Tour de France: Start w strefie czerwonej za zamkniętymi drzwiami
W związku z rozszerzającą się we Francji pandemią koronawirusa region Alpes-Maritimes, gdzie w weekend rozpoczyna się kolarski Tour de France, zaliczono w czwartek do tzw. strefy czerwonej. Sobotni start w Nicei będzie się odbywał niemalże "za zamkniętymi drzwiami".
Decyzją miejscowych władz liczbę widzów dopuszczonych na czwartkową wieczorną uroczystość prezentacji ekip w centrum Nicei zmniejszono z 1750 do 1000.
– Nie damy się zaskoczyć – zapewnił prefekt Bernard Gonzalez podczas popołudniowego spotkania z dziennikarzami.
Dyrektor wyścigu Christian Prudhomme zaznaczył, że organizatorzy liczyli się ze zwiększonymi ograniczeniami.
– Przewidywaliśmy, że wyścig może się znaleźć w czerwonej strefie. Od co najmniej dziesięciu dni wiedzieliśmy, że przejdziemy z systemu zaostrzonego do jeszcze ściślejszego – potwierdził.
Pierwsze dwa etapy "Wielkiej Pętli" przebiegać będą w regionie Alpes-Maritimes, który właśnie znalazł się na liście 19 nowych stref, w których prawdopodobieństwo zakażenia się korawirusem jest największe.
Żeby odwieść widzów od gromadzenia się wzdłuż trasy zastosowano różne środki. Ustawione przy szosie duże zasłaniające panele mają zniechęcić kibiców i ciekawskich, "żeby ludzie zrozumieli, że będzie to impreza za zamkniętymi drzwiami" – jak zaznaczył prefekt. W miejscu startu do sobotniego etapu wokół Nicei (156 km) w pobliżu Promenade des Anglais przygotowano tylko dwie małe trybuny, każda dla maksimum 50 osób, z zachowaniem wymaganego dystansu między nimi. Zarezerwowane są dla miasta Nicei, osób pracujących przy organizacji trasy, wolontariuszy.

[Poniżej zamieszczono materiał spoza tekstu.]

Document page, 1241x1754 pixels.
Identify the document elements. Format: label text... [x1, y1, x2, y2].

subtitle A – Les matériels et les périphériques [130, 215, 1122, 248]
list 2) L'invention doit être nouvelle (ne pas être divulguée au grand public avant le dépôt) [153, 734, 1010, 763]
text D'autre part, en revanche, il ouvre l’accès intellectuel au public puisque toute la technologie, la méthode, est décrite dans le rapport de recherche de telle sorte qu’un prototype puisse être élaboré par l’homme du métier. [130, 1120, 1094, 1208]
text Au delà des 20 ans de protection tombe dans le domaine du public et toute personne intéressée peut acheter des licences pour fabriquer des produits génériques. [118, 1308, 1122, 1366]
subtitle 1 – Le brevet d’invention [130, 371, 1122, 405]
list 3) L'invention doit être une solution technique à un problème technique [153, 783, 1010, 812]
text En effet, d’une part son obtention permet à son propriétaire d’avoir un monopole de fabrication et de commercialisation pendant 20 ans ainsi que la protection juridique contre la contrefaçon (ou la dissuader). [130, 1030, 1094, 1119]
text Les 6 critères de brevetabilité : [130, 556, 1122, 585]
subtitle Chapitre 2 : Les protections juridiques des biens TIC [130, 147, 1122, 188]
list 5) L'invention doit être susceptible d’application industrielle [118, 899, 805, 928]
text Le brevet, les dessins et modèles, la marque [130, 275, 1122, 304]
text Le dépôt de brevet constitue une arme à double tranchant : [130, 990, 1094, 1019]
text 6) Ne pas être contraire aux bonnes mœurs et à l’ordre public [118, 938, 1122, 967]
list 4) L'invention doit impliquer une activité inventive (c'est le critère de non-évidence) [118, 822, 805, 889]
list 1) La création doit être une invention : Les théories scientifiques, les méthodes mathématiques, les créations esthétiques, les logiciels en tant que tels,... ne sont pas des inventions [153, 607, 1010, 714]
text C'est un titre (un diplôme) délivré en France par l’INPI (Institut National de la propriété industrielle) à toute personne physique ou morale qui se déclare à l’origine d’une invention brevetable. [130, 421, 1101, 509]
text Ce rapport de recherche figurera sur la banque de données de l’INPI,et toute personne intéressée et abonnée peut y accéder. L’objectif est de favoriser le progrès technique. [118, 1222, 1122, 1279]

Zobacz także: Anna Plichta 7. w czasówce. Marta Jaskulska z medalem
Na górzystych trasach wokół Nicei (niedzielny, drugi etap liczy 187 km) dekret prefektury nakłada na widzów obowiązek noszenia maseczek i zakazuje wjazdu samochodami na przełęcze, co w normalnych warunkach ludzie, zjeżdżający się nie tylko z Francji, traktowali jako element pikniku.
Jak zapowiedział prefekt, policja zrobi wszystko, aby widzowie nie tłoczyli się wzdłuż górskich podjazdów. Przypomniał też o protokole zdrowotnym, zatwierdzonym na szczeblu krajowym.

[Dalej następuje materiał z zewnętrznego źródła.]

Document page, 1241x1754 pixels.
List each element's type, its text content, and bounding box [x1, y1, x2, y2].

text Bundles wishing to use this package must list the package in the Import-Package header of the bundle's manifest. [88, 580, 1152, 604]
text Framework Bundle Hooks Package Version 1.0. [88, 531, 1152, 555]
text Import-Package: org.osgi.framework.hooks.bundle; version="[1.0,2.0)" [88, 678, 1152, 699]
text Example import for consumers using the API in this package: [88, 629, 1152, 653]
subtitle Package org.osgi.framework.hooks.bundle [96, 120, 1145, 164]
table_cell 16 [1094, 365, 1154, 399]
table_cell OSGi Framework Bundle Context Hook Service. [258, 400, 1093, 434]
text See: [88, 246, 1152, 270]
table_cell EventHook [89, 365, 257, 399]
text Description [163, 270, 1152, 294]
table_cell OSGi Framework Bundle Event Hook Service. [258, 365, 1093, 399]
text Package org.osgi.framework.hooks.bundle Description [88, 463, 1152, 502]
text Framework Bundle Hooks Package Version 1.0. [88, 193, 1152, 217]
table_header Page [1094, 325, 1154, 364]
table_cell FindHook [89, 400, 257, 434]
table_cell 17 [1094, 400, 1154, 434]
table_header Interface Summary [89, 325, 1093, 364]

– Jeśli miałbym cokolwiek poradzić kibicom, to oglądanie rywalizacji na przełęczach w telewizji – dodał.
Podobne środki bezpieczeństwa obowiązywać będą także w dalszej fazie wyścigu, gdy peleton i towarzysząca mu karawana będą przejeżdżały przez inne czerwone strefy we Francji, łącznie z finiszem 20 września na Polach Elizejskich w Paryżu.
Każdy ze 176 kolarzy stających na starcie w tygodniu poprzedzającym rozpoczęcie rywalizacji był dwukrotnie testowany na obecność koronawirusa. Podobnie wszyscy akredytowani na Tour de France 2020. Burmistrz Nicei Christian Estrosi zaryzykował nawet stwierdzenie:
– Jesteśmy dzisiaj w miejscu najbardziej chronionym przed rozprzestrzenianiem się wirusa. Marzylibyśmy o takim protokole zdrowotnym dla całego terytorium.

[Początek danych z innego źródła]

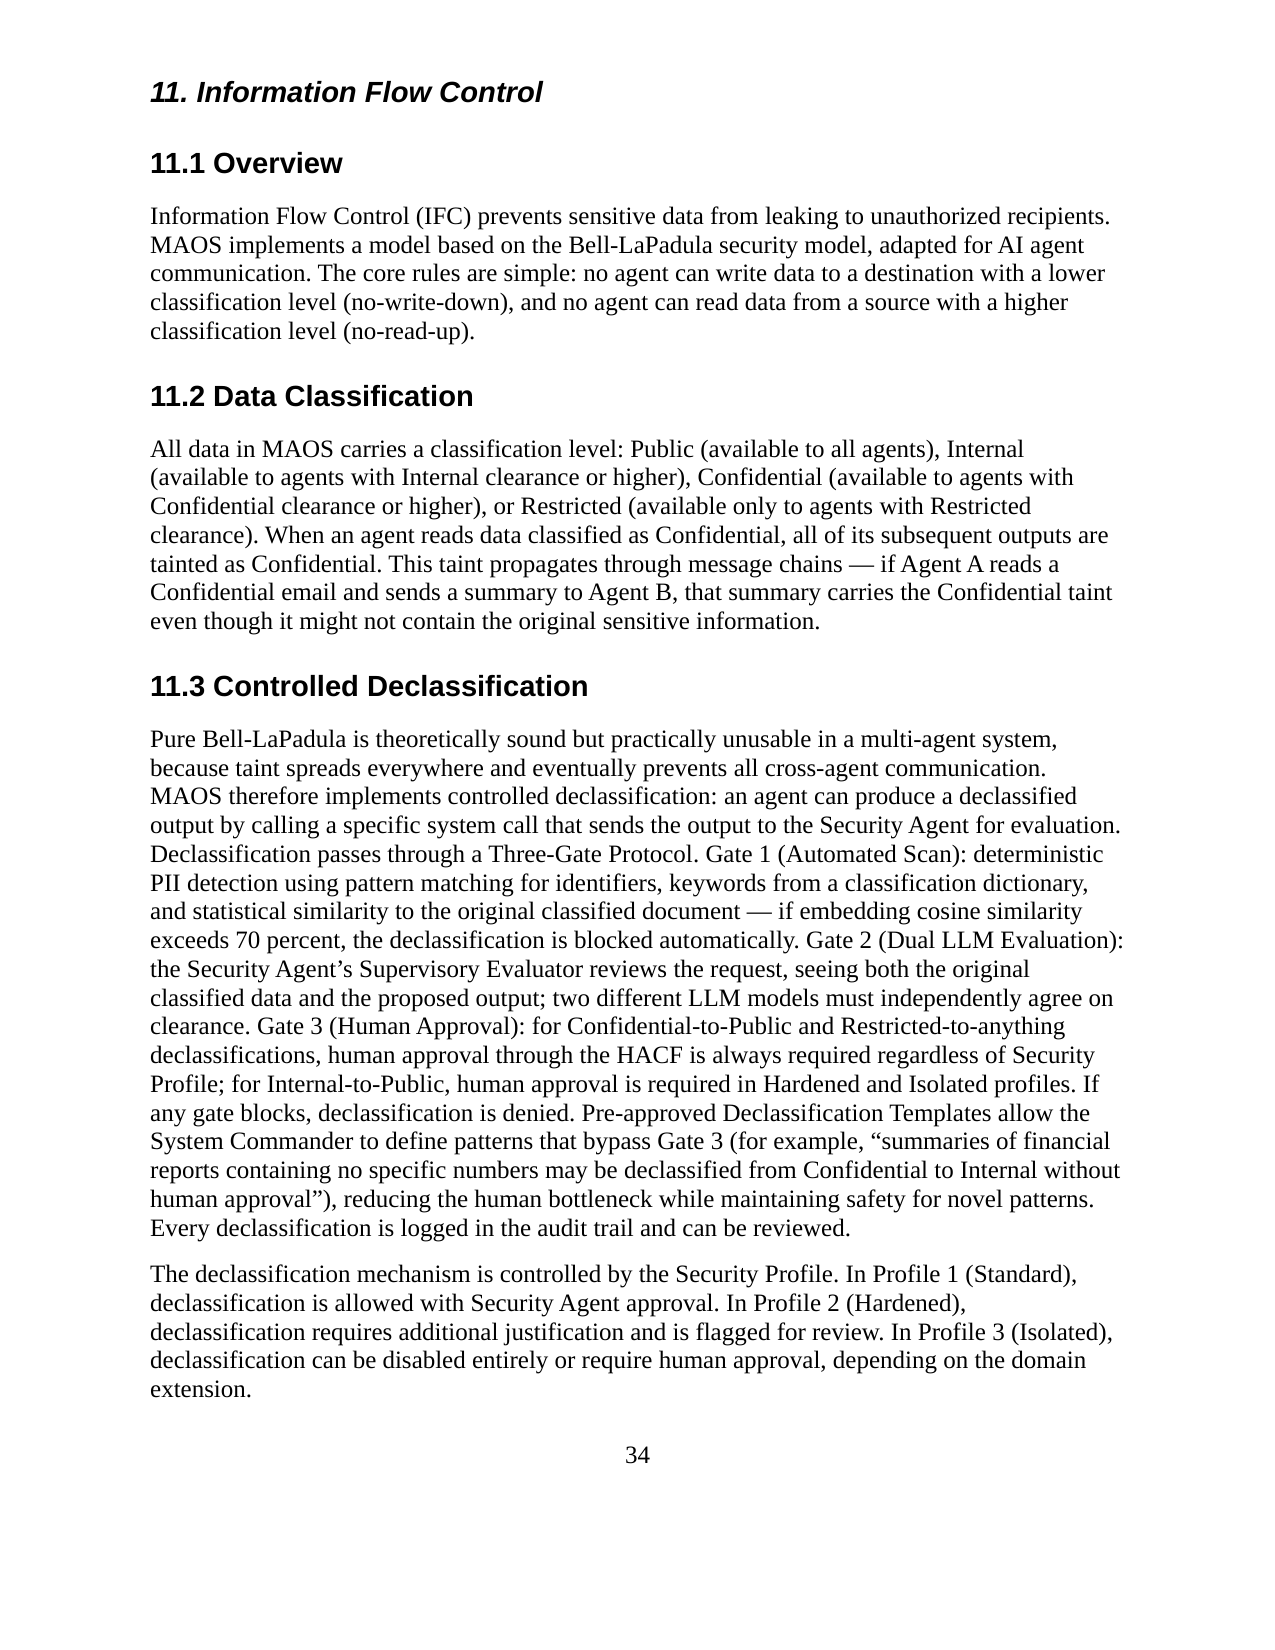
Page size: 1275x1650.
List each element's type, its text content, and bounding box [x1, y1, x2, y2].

subtitle 11. Information Flow Control [150, 75, 1125, 108]
text Information Flow Control (IFC) prevents sensitive data from leaking to unauthorized recipients. MAOS implements a model based on the Bell-LaPadula security model, adapted for AI agent communication. The core rules are simple: no agent can write data to a destination with a lower classification level (no-write-down), and no agent can read data from a source with a higher classification level (no-read-up). [150, 201, 1125, 345]
text All data in MAOS carries a classification level: Public (available to all agents), Internal (available to agents with Internal clearance or higher), Confidential (available to agents with Confidential clearance or higher), or Restricted (available only to agents with Restricted clearance). When an agent reads data classified as Confidential, all of its subsequent outputs are tainted as Confidential. This taint propagates through message chains — if Agent A reads a Confidential email and sends a summary to Agent B, that summary carries the Confidential taint even though it might not contain the original sensitive information. [150, 434, 1125, 635]
subtitle 11.3 Controlled Declassification [150, 669, 1125, 702]
text Pure Bell-LaPadula is theoretically sound but practically unusable in a multi-agent system, because taint spreads everywhere and eventually prevents all cross-agent communication. MAOS therefore implements controlled declassification: an agent can produce a declassified output by calling a specific system call that sends the output to the Security Agent for evaluation. Declassification passes through a Three-Gate Protocol. Gate 1 (Automated Scan): deterministic PII detection using pattern matching for identifiers, keywords from a classification dictionary, and statistical similarity to the original classified document — if embedding cosine similarity exceeds 70 percent, the declassification is blocked automatically. Gate 2 (Dual LLM Evaluation): the Security Agent’s Supervisory Evaluator reviews the request, seeing both the original classified data and the proposed output; two different LLM models must independently agree on clearance. Gate 3 (Human Approval): for Confidential-to-Public and Restricted-to-anything declassifications, human approval through the HACF is always required regardless of Security Profile; for Internal-to-Public, human approval is required in Hardened and Isolated profiles. If any gate blocks, declassification is denied. Pre-approved Declassification Templates allow the System Commander to define patterns that bypass Gate 3 (for example, “summaries of financial reports containing no specific numbers may be declassified from Confidential to Internal without human approval”), reducing the human bottleneck while maintaining safety for novel patterns. Every declassification is logged in the audit trail and can be reviewed. [150, 724, 1125, 1241]
text The declassification mechanism is controlled by the Security Profile. In Profile 1 (Standard), declassification is allowed with Security Agent approval. In Profile 2 (Hardened), declassification requires additional justification and is flagged for review. In Profile 3 (Isolated), declassification can be disabled entirely or require human approval, depending on the domain extension. [150, 1259, 1125, 1403]
subtitle 11.1 Overview [150, 146, 1125, 179]
subtitle 11.2 Data Classification [150, 379, 1125, 412]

Z powodu koronawirusa tegoroczna edycja "Wielkiej Pętli" rozpocznie się dwa miesiące później niż pierwotnie planowano. Od początku pandemii dla kolarskiego środowiska, ze względu na największą ekspozycję sponsorów w mediach podczas imprezy, jest to kluczowy wyścig w kalendarzu.
Tym razem w peletonie pojedzie tylko jeden Polak - Michał Kwiatkowski, który na trasie będzie pomagał liderowi grupy Ineos Grenadiers Kolumbijczykowi Eganowi Bernalowi w odniesieniu drugiego zwycięstwa z rzędu.